- Born: 1956 (age 69–70) Boston, Massachusetts
- Education: B.A. (Harvard College) Phi Beta Kappa; M.A. (University of Oxford) Marshall Scholar; J.D. (Harvard Law School); M.B.A. (Harvard Business School) Baker Scholar;
- Occupations: Investor and businessman
- Years active: 1984-present
- Employers: Goldman, Sachs & Co.; Drexel Burnham Lambert(1984-1990); Canyon Partners(1990-Present);
- Known for: Co-founder of Canyon Partners
- Title: Co-founder, Co-chairman and CEO of Canyon Partners

= Joshua S. Friedman =

American businessman and hedge fund co-founder

Joshua S. Friedman (born 1956) is an American businessman and co-founder of Los Angeles–based hedge fund Canyon Partners.

== Early life and education ==
Friedman grew up near Boston. His father was a mechanical engineer who served during World War II before he finished college. His mother was a public-school teacher.
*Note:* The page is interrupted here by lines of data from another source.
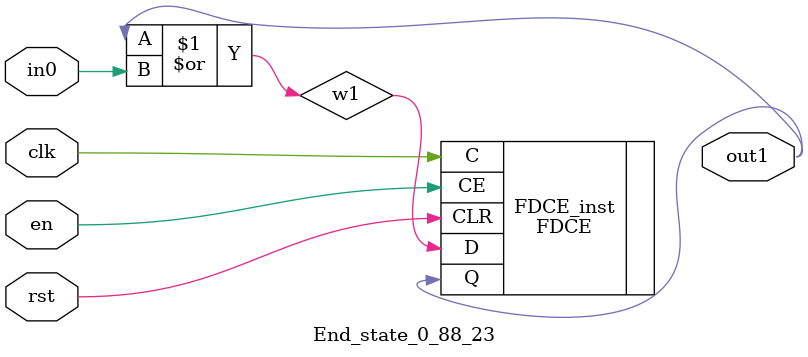
<source format=v>
module engine_0_88(out,clk,sod,en, in_3, in_4, in_6, in_7, in_15, in_16, in_17, in_18, in_19, in_20, in_29, in_30, in_38, in_41, in_117);
//pcre: /BEGIN=[^>]+DUR=[^>]+TIMEACTION/i
//block char: N[0], O[0], G[0], I[0], a[0], r[0], e[0], c[0], d[0], =[0], u[0], t[0], B[0], M[0], [^>][2], 

	input clk,sod,en;

	input in_3, in_4, in_6, in_7, in_15, in_16, in_17, in_18, in_19, in_20, in_29, in_30, in_38, in_41, in_117;
	output out;

	assign w0 = 1'b1;
	state_0_88_1 BlockState_0_88_1 (w1,in_38,clk,en,sod,w0);
	state_0_88_2 BlockState_0_88_2 (w2,in_17,clk,en,sod,w1);
	state_0_88_3 BlockState_0_88_3 (w3,in_6,clk,en,sod,w2);
	state_0_88_4 BlockState_0_88_4 (w4,in_7,clk,en,sod,w3);
	state_0_88_5 BlockState_0_88_5 (w5,in_3,clk,en,sod,w4);
	state_0_88_6 BlockState_0_88_6 (w6,in_20,clk,en,sod,w5);
	state_0_88_7 BlockState_0_88_7 (w7,in_117,clk,en,sod,w7,w6);
	state_0_88_8 BlockState_0_88_8 (w8,in_19,clk,en,sod,w7);
	state_0_88_9 BlockState_0_88_9 (w9,in_29,clk,en,sod,w8);
	state_0_88_10 BlockState_0_88_10 (w10,in_16,clk,en,sod,w9);
	state_0_88_11 BlockState_0_88_11 (w11,in_20,clk,en,sod,w10);
	state_0_88_12 BlockState_0_88_12 (w12,in_117,clk,en,sod,w12,w11);
	state_0_88_13 BlockState_0_88_13 (w13,in_30,clk,en,sod,w12);
	state_0_88_14 BlockState_0_88_14 (w14,in_7,clk,en,sod,w13);
	state_0_88_15 BlockState_0_88_15 (w15,in_41,clk,en,sod,w14);
	state_0_88_16 BlockState_0_88_16 (w16,in_17,clk,en,sod,w15);
	state_0_88_17 BlockState_0_88_17 (w17,in_15,clk,en,sod,w16);
	state_0_88_18 BlockState_0_88_18 (w18,in_18,clk,en,sod,w17);
	state_0_88_19 BlockState_0_88_19 (w19,in_30,clk,en,sod,w18);
	state_0_88_20 BlockState_0_88_20 (w20,in_7,clk,en,sod,w19);
	state_0_88_21 BlockState_0_88_21 (w21,in_4,clk,en,sod,w20);
	state_0_88_22 BlockState_0_88_22 (w22,in_3,clk,en,sod,w21);
	End_state_0_88_23 BlockState_0_88_23 (out,clk,en,sod,w22);
endmodule

module state_0_88_1(out1,in_char,clk,en,rst,in0);
	input in_char,clk,en,rst,in0;
	output out1;
	wire w1,w2;
	assign w1 = in0; 
	and(w2,in_char,w1);
	FDCE #(.INIT(1'b0)) FDCE_inst (
		.Q(out1),
		.C(clk),
		.CE(en),
		.CLR(rst),
		.D(w2)
);
endmodule

module state_0_88_2(out1,in_char,clk,en,rst,in0);
	input in_char,clk,en,rst,in0;
	output out1;
	wire w1,w2;
	assign w1 = in0; 
	and(w2,in_char,w1);
	FDCE #(.INIT(1'b0)) FDCE_inst (
		.Q(out1),
		.C(clk),
		.CE(en),
		.CLR(rst),
		.D(w2)
);
endmodule

module state_0_88_3(out1,in_char,clk,en,rst,in0);
	input in_char,clk,en,rst,in0;
	output out1;
	wire w1,w2;
	assign w1 = in0; 
	and(w2,in_char,w1);
	FDCE #(.INIT(1'b0)) FDCE_inst (
		.Q(out1),
		.C(clk),
		.CE(en),
		.CLR(rst),
		.D(w2)
);
endmodule

module state_0_88_4(out1,in_char,clk,en,rst,in0);
	input in_char,clk,en,rst,in0;
	output out1;
	wire w1,w2;
	assign w1 = in0; 
	and(w2,in_char,w1);
	FDCE #(.INIT(1'b0)) FDCE_inst (
		.Q(out1),
		.C(clk),
		.CE(en),
		.CLR(rst),
		.D(w2)
);
endmodule

module state_0_88_5(out1,in_char,clk,en,rst,in0);
	input in_char,clk,en,rst,in0;
	output out1;
	wire w1,w2;
	assign w1 = in0; 
	and(w2,in_char,w1);
	FDCE #(.INIT(1'b0)) FDCE_inst (
		.Q(out1),
		.C(clk),
		.CE(en),
		.CLR(rst),
		.D(w2)
);
endmodule

module state_0_88_6(out1,in_char,clk,en,rst,in0);
	input in_char,clk,en,rst,in0;
	output out1;
	wire w1,w2;
	assign w1 = in0; 
	and(w2,in_char,w1);
	FDCE #(.INIT(1'b0)) FDCE_inst (
		.Q(out1),
		.C(clk),
		.CE(en),
		.CLR(rst),
		.D(w2)
);
endmodule

module state_0_88_7(out1,in_char,clk,en,rst,in0,in1);
	input in_char,clk,en,rst,in0,in1;
	output out1;
	wire w1,w2;
	or(w1,in0,in1);
	and(w2,in_char,w1);
	FDCE #(.INIT(1'b0)) FDCE_inst (
		.Q(out1),
		.C(clk),
		.CE(en),
		.CLR(rst),
		.D(w2)
);
endmodule

module state_0_88_8(out1,in_char,clk,en,rst,in0);
	input in_char,clk,en,rst,in0;
	output out1;
	wire w1,w2;
	assign w1 = in0; 
	and(w2,in_char,w1);
	FDCE #(.INIT(1'b0)) FDCE_inst (
		.Q(out1),
		.C(clk),
		.CE(en),
		.CLR(rst),
		.D(w2)
);
endmodule

module state_0_88_9(out1,in_char,clk,en,rst,in0);
	input in_char,clk,en,rst,in0;
	output out1;
	wire w1,w2;
	assign w1 = in0; 
	and(w2,in_char,w1);
	FDCE #(.INIT(1'b0)) FDCE_inst (
		.Q(out1),
		.C(clk),
		.CE(en),
		.CLR(rst),
		.D(w2)
);
endmodule

module state_0_88_10(out1,in_char,clk,en,rst,in0);
	input in_char,clk,en,rst,in0;
	output out1;
	wire w1,w2;
	assign w1 = in0; 
	and(w2,in_char,w1);
	FDCE #(.INIT(1'b0)) FDCE_inst (
		.Q(out1),
		.C(clk),
		.CE(en),
		.CLR(rst),
		.D(w2)
);
endmodule

module state_0_88_11(out1,in_char,clk,en,rst,in0);
	input in_char,clk,en,rst,in0;
	output out1;
	wire w1,w2;
	assign w1 = in0; 
	and(w2,in_char,w1);
	FDCE #(.INIT(1'b0)) FDCE_inst (
		.Q(out1),
		.C(clk),
		.CE(en),
		.CLR(rst),
		.D(w2)
);
endmodule

module state_0_88_12(out1,in_char,clk,en,rst,in0,in1);
	input in_char,clk,en,rst,in0,in1;
	output out1;
	wire w1,w2;
	or(w1,in0,in1);
	and(w2,in_char,w1);
	FDCE #(.INIT(1'b0)) FDCE_inst (
		.Q(out1),
		.C(clk),
		.CE(en),
		.CLR(rst),
		.D(w2)
);
endmodule

module state_0_88_13(out1,in_char,clk,en,rst,in0);
	input in_char,clk,en,rst,in0;
	output out1;
	wire w1,w2;
	assign w1 = in0; 
	and(w2,in_char,w1);
	FDCE #(.INIT(1'b0)) FDCE_inst (
		.Q(out1),
		.C(clk),
		.CE(en),
		.CLR(rst),
		.D(w2)
);
endmodule

module state_0_88_14(out1,in_char,clk,en,rst,in0);
	input in_char,clk,en,rst,in0;
	output out1;
	wire w1,w2;
	assign w1 = in0; 
	and(w2,in_char,w1);
	FDCE #(.INIT(1'b0)) FDCE_inst (
		.Q(out1),
		.C(clk),
		.CE(en),
		.CLR(rst),
		.D(w2)
);
endmodule

module state_0_88_15(out1,in_char,clk,en,rst,in0);
	input in_char,clk,en,rst,in0;
	output out1;
	wire w1,w2;
	assign w1 = in0; 
	and(w2,in_char,w1);
	FDCE #(.INIT(1'b0)) FDCE_inst (
		.Q(out1),
		.C(clk),
		.CE(en),
		.CLR(rst),
		.D(w2)
);
endmodule

module state_0_88_16(out1,in_char,clk,en,rst,in0);
	input in_char,clk,en,rst,in0;
	output out1;
	wire w1,w2;
	assign w1 = in0; 
	and(w2,in_char,w1);
	FDCE #(.INIT(1'b0)) FDCE_inst (
		.Q(out1),
		.C(clk),
		.CE(en),
		.CLR(rst),
		.D(w2)
);
endmodule

module state_0_88_17(out1,in_char,clk,en,rst,in0);
	input in_char,clk,en,rst,in0;
	output out1;
	wire w1,w2;
	assign w1 = in0; 
	and(w2,in_char,w1);
	FDCE #(.INIT(1'b0)) FDCE_inst (
		.Q(out1),
		.C(clk),
		.CE(en),
		.CLR(rst),
		.D(w2)
);
endmodule

module state_0_88_18(out1,in_char,clk,en,rst,in0);
	input in_char,clk,en,rst,in0;
	output out1;
	wire w1,w2;
	assign w1 = in0; 
	and(w2,in_char,w1);
	FDCE #(.INIT(1'b0)) FDCE_inst (
		.Q(out1),
		.C(clk),
		.CE(en),
		.CLR(rst),
		.D(w2)
);
endmodule

module state_0_88_19(out1,in_char,clk,en,rst,in0);
	input in_char,clk,en,rst,in0;
	output out1;
	wire w1,w2;
	assign w1 = in0; 
	and(w2,in_char,w1);
	FDCE #(.INIT(1'b0)) FDCE_inst (
		.Q(out1),
		.C(clk),
		.CE(en),
		.CLR(rst),
		.D(w2)
);
endmodule

module state_0_88_20(out1,in_char,clk,en,rst,in0);
	input in_char,clk,en,rst,in0;
	output out1;
	wire w1,w2;
	assign w1 = in0; 
	and(w2,in_char,w1);
	FDCE #(.INIT(1'b0)) FDCE_inst (
		.Q(out1),
		.C(clk),
		.CE(en),
		.CLR(rst),
		.D(w2)
);
endmodule

module state_0_88_21(out1,in_char,clk,en,rst,in0);
	input in_char,clk,en,rst,in0;
	output out1;
	wire w1,w2;
	assign w1 = in0; 
	and(w2,in_char,w1);
	FDCE #(.INIT(1'b0)) FDCE_inst (
		.Q(out1),
		.C(clk),
		.CE(en),
		.CLR(rst),
		.D(w2)
);
endmodule

module state_0_88_22(out1,in_char,clk,en,rst,in0);
	input in_char,clk,en,rst,in0;
	output out1;
	wire w1,w2;
	assign w1 = in0; 
	and(w2,in_char,w1);
	FDCE #(.INIT(1'b0)) FDCE_inst (
		.Q(out1),
		.C(clk),
		.CE(en),
		.CLR(rst),
		.D(w2)
);
endmodule

module End_state_0_88_23(out1,clk,en,rst,in0);
	input clk,rst,en,in0;
	output out1;
	wire w1;
	or(w1,out1,in0);
	FDCE #(.INIT(1'b0)) FDCE_inst (
		.Q(out1),
		.C(clk),
		.CE(en),
		.CLR(rst),
		.D(w1)
);
endmodule


</source>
He graduated summa cum laude from Harvard College in 1976, where he studied physics. In 1978 he went to the University of Oxford on a Marshall Scholarship where he received a master's degree in politics and economics, graduating with honors. He then returned to Harvard as a Baker Scholar, earning an M.B.A. from the Harvard Business School in 1980. He graduated magna cum laude from Harvard Law School, where he was the recipient of the 1982 Sears Prize.

== Early career ==
After completing his studies at Harvard, Friedman was employed at Goldman, Sachs & Co., where he worked in their M&A group. In 1983 Friedman joined Drexel Burnham Lambert and later became director of capital markets for high yield and private placements.

== Canyon Partners ==
In 1990, Friedman and Mitchell Julis co-founded Canyon Partners, an employee-owned alternative asset management company that is headquartered in Los Angeles, California.

== Awards and honors ==
Friedman is a recipient of Institutional Investor's "Lifetime Achievement" award in 2014, he's considered a pioneer in the hedge fund industry. In 2019, Friedman and his wife were recipients of the Ellis Island Medal of Honor.

== Philanthropy ==
Friedman is a member of the Board of Directors of Harvard Management Company, the Harvard Business School Board of Dean's Advisors and the Harvard University Task Force on Science and Engineering. Friedman serves as a Trustee for the Andrew W. Mellon Foundation, the California Institute of Technology (Caltech), the Los Angeles Philharmonic, and the Los Angeles County Museum of Art (LACMA). He is a member of the Investment Committees for the Broad Foundation, the J. Paul Getty Trust and chair of the LACMA Finance Committee. He also serves on the Boards of Advisors of the UCLA Hospital Department of Neurosurgery and the UCLA Anderson School of Management.